As we can see from this figure, the whisky lactone results in formation of two peaks in the IMS spectrum with reduced mobility 1.51 and 1.08 cm2V-1s-1. We have assigned the peak with reduced mobility 1.51 cm2V-1s-1 to protonated monomer H+.M of whisky lactone and the peak with reduced mobility 1.08 cm2V-1s-1 to its proton bound dimer H+.M2. In contrast to whisky lactone, the response of γ-nonalactone results in formation of peaks with reduced mobility 1.48 and 1.06 cm2V-1s-1. The peak with reduced mobility 1.48 cm2V-1s-1 has been assigned to protonated monomer H+.M of γ-nonalactone and the peak with reduced mobility 1.06 cm2V-1s-1 to its proton bound dimer H+.M2. The high resolving and separation factor of AIMS allows us to recognize this isomeric compounds also in their mixture as we can also see from this figure. In the case of mixture we also observed the new peak with reduced mobility 1.07 cm2V-1s-1 instead of proton bound dimers with reduced mobility 1.08 and 1.06 cm2V-1s-1. This peak belongs to the asymmetric dimmer complex formed from whisky lactone and γ-nonalactone isomers.
The δ-decalactone (170,25 g/mol) and γ-decalactone (170,25 g/mol) response in AIMS is shown on Figure 2. As we can see from this figure the δ-decalactone results in formation of two IMS peaks with reduced mobility 1.40 and 1.00 cm2V-1s-1. We assigned the peak with reduced mobility 1.40 cm2V-1s-1 to protonated monomer H+.M of δ-decalactone and the peak with reduced mobility 1.00 cm2V-1s-1 to its proton bound dimer H+.M2.
In contrast to δ-decalactone the response of γ-decalactone results in formation of peaks with reduced mobility 1.45 and 1.03 cm2V-1s-1. The peak with reduced mobility 1.45 cm2V-1s-1 has been assigned to protonated monomer H+.M of γ-decalactone and the peak with reduced mobility 1.03 cm2V-1s-1 to its proton bound dimer H+.M2.

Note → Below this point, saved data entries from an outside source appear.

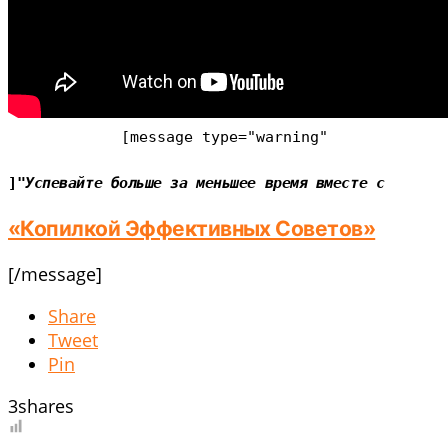
[message type=
"warning"
]"
Успевайте больше за меньшее время вместе с
«Копилкой Эффективных Советов»
[/message]
Share
Tweet
Pin
3
shares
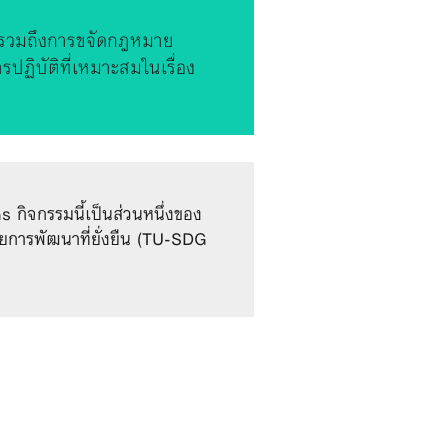
์ รวมถึงการขจัดกฎหมาย
ฏิบัติที่เหมาะสมในเรื่อง
กิจกรรมนี้เป็นส่วนหนึ่งของ
ยการพัฒนาที่ยั่งยืน (TU-SDG 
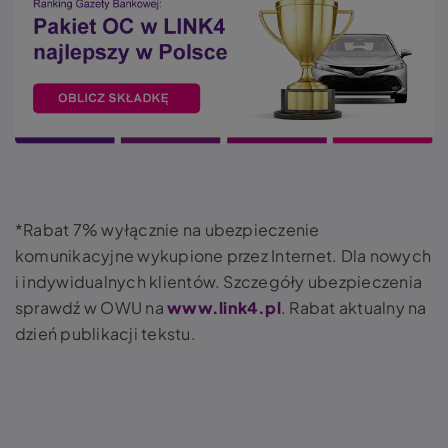
*Rabat 7% wyłącznie na ubezpieczenie
komunikacyjne wykupione przez Internet. Dla nowych
i indywidualnych klientów. Szczegóły ubezpieczenia
sprawdź w OWU na
www.link4.pl
. Rabat aktualny na
dzień publikacji tekstu.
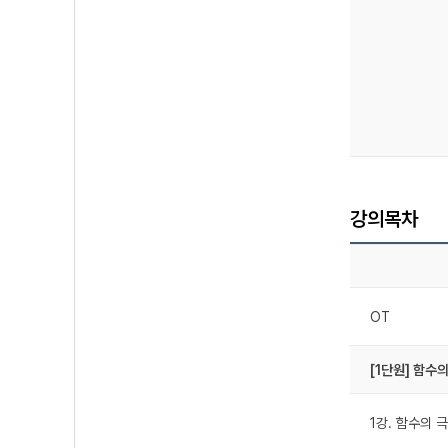
강의목차
OT
[1단원] 함수
1강. 함수의 극한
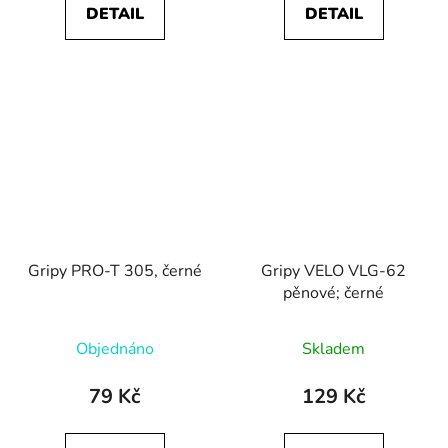
DETAIL
DETAIL
Gripy PRO-T 305, černé
Gripy VELO VLG-62
pěnové; černé
Objednáno
Skladem
79 Kč
129 Kč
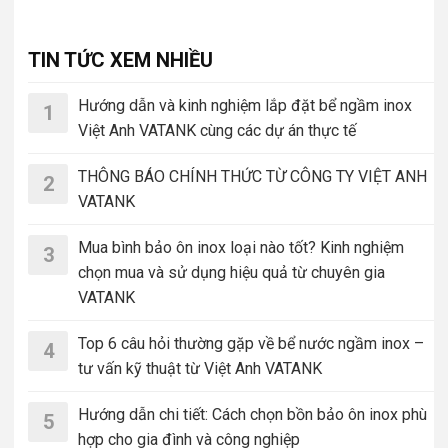
TIN TỨC XEM NHIỀU
Hướng dẫn và kinh nghiệm lắp đặt bể ngầm inox
1
Việt Anh VATANK cùng các dự án thực tế
THÔNG BÁO CHÍNH THỨC TỪ CÔNG TY VIỆT ANH
2
VATANK
Mua bình bảo ôn inox loại nào tốt? Kinh nghiệm
3
chọn mua và sử dụng hiệu quả từ chuyên gia
VATANK
Top 6 câu hỏi thường gặp về bể nước ngầm inox –
4
tư vấn kỹ thuật từ Việt Anh VATANK
Hướng dẫn chi tiết: Cách chọn bồn bảo ôn inox phù
5
hợp cho gia đình và công nghiệp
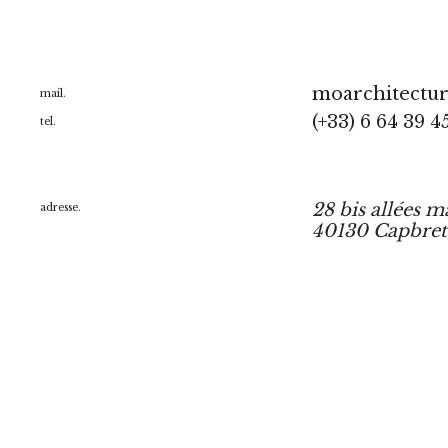
moarchitectu
mail.
(+33) 6 64 39 4
tel.
28 bis allées m
adresse.
40130 Capbre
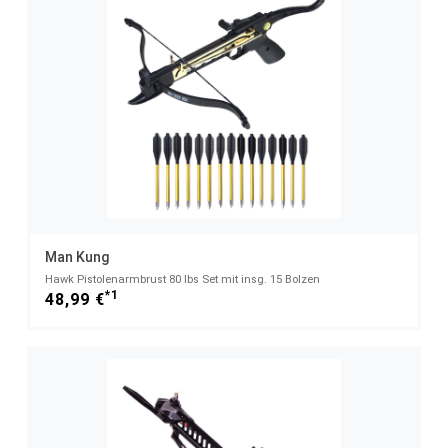
Man Kung
Hawk Pistolenarmbrust 80 lbs Set mit insg. 15 Bolzen
*1
48,99 €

Both analytes are easily recognizable also in mixture as it is demonstrated in the figure. In the case of mixture of δ-decalactone and γ-decalactone isomers, we can see both dimers with reduced mobility 1.00 and 1.03 cm2V-1s-1 in contrast to mixture of whisky lactone and γ-nonalactone (Figure 1). In addition to those dimers, we also observed asymmetric dimmer complex with reduced mobility 1.015 cm2V-1s-1 formed from both isomers.
The high resolution Ion Mobility Spectrometer allow fast recognition and identification of isomeric compounds. In addition to the above mentioned benefits, it is possible to use it for study of isomeric dimer complexes formed in reaction region of IMS.